To the editor:

Recently, President Bush unveiled his proposal for revamping the federal student financial assistance programs. The package included an increase in funding for Pell Grants, the main federal scholarship program for low-income students, and targeted more of the grant money to the very poorest students. I was very encouraged to see this since that will help more low-income students go to school.At the same time, I saw discouraging signs that his proposal would scale back eligibility for federal student loan programs. It could hurt the nearly 5,000 students who attend private career schools in Utah and the many more who plan on pursuing their education in the future.

Bush is proposing eliminating eligibility for loans for students enrolled in programs that last less than 600 hours. Denying loan eligibility to students in shorter-term programs would hurt those who cannot afford being out of the job market for a long period.

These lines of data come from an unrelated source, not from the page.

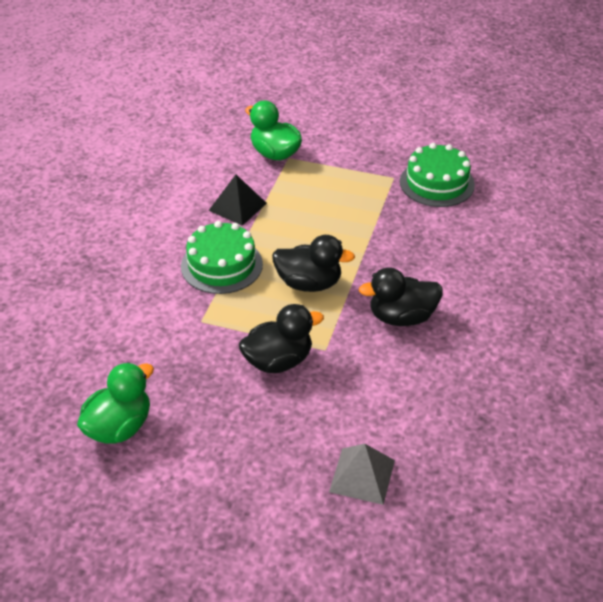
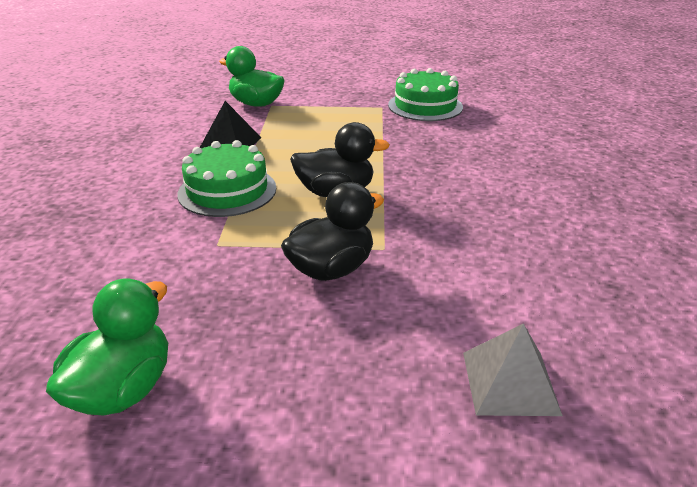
camera: 15 degrees left, 10 degrees down
(401, 317) = (454, 206): black duck -> none

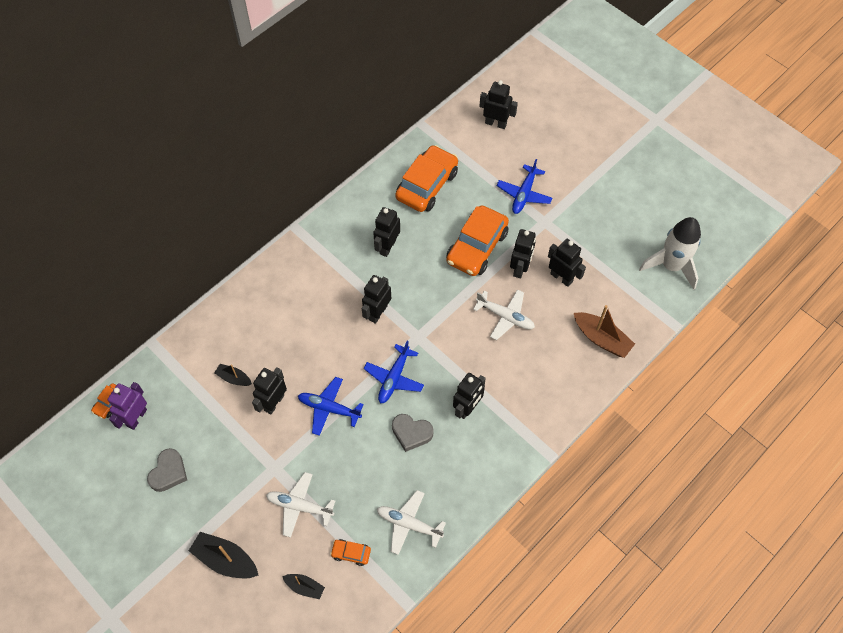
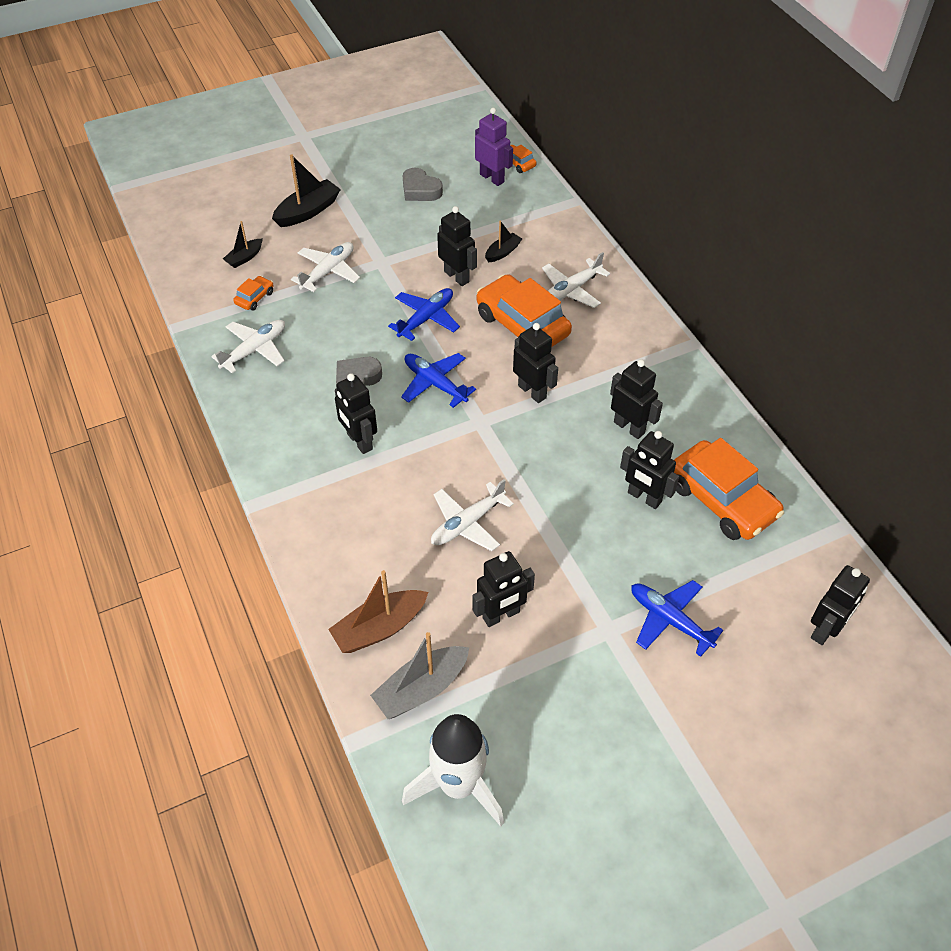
camera: 110 degrees right, 10 degrees down
(264, 317) = (571, 290): none -> white plane
(477, 247) = (593, 527): orange car -> orange car (522, 325)
(520, 268) = (537, 568): black robot -> black robot (644, 497)
(627, 302) = (421, 689): none -> grey boat

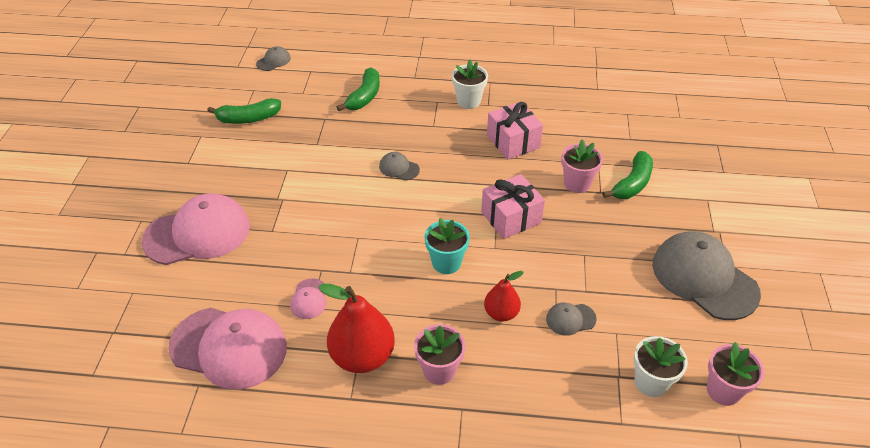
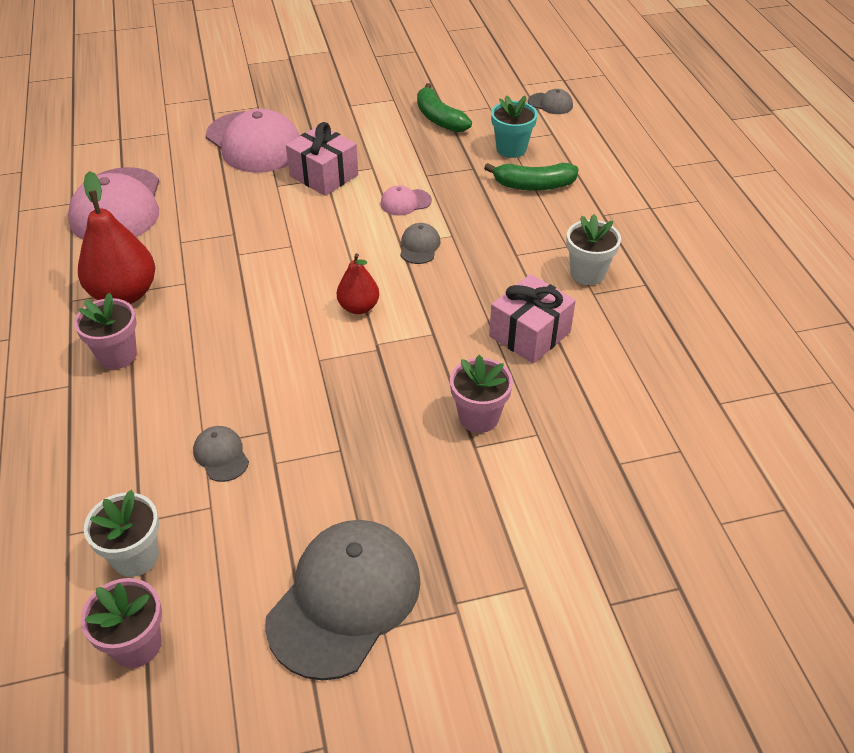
camera: 70 degrees right, 0 degrees up
(309, 299) = (191, 237): pink cap -> pink cap (405, 202)
(446, 263) = (277, 323): turquoise flower pot -> turquoise flower pot (511, 149)
(501, 313) = (213, 388): red pear -> red pear (358, 307)
(511, 217) = (379, 363): pink gift -> pink gift (324, 175)
(632, 184) = (512, 481): green banana -> none

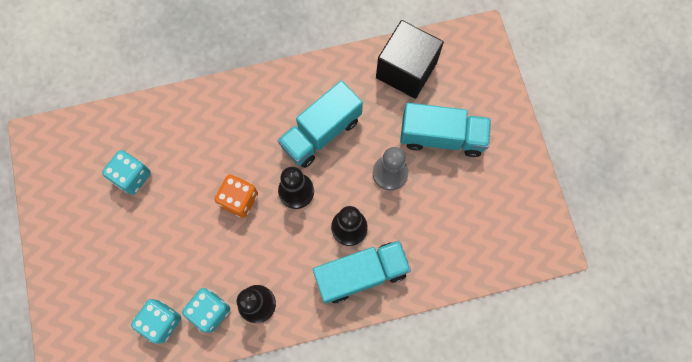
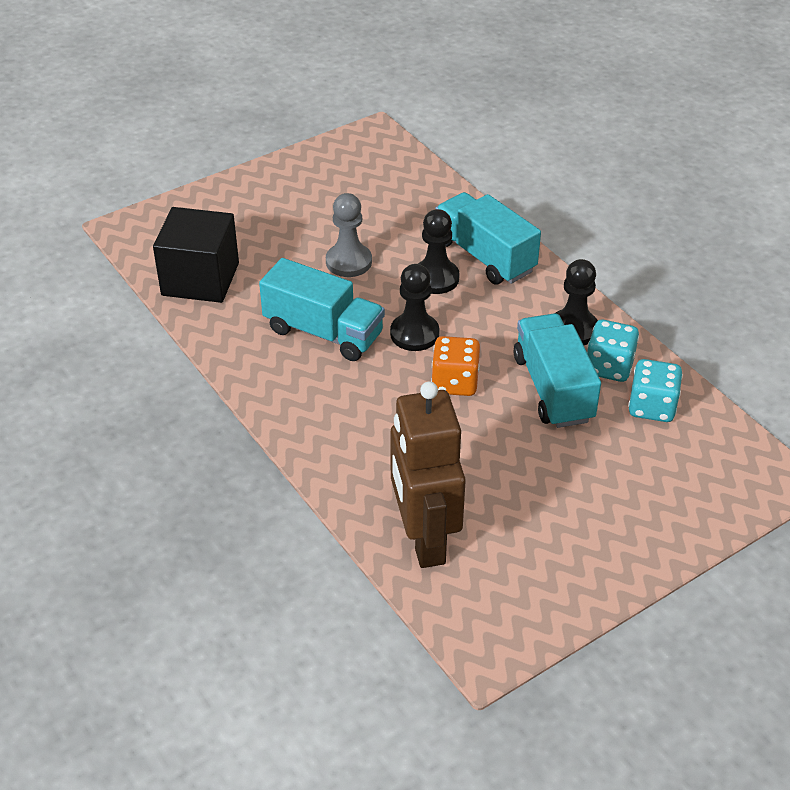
camera: 110 degrees left, 30 degrees down
(123, 133) = (424, 539): none -> brown robot
(132, 177) = (483, 504): turquoise dice -> none
(441, 137) = (281, 232): turquoise truck -> turquoise truck (553, 388)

This will limit the educational opportunity for students and also reduce the supply of front-line, entry-level workers that our state's economic future depends on.

He also wants to require credit checks for all borrowers over the age of 21. That contradicts the whole aim of the federal loan program - to serve at-risk students who can't get regular loans from a bank. This again would hurt students the programs are supposed to help.

In the coming months, as Congress debates the future of student aid programs, I ask them to remember that they also will be determining the educational opportunities students, both present and future, can pursue. That, in turn, will determine whether Utah will have the kind of skilled work force it needs for a vibrant economy.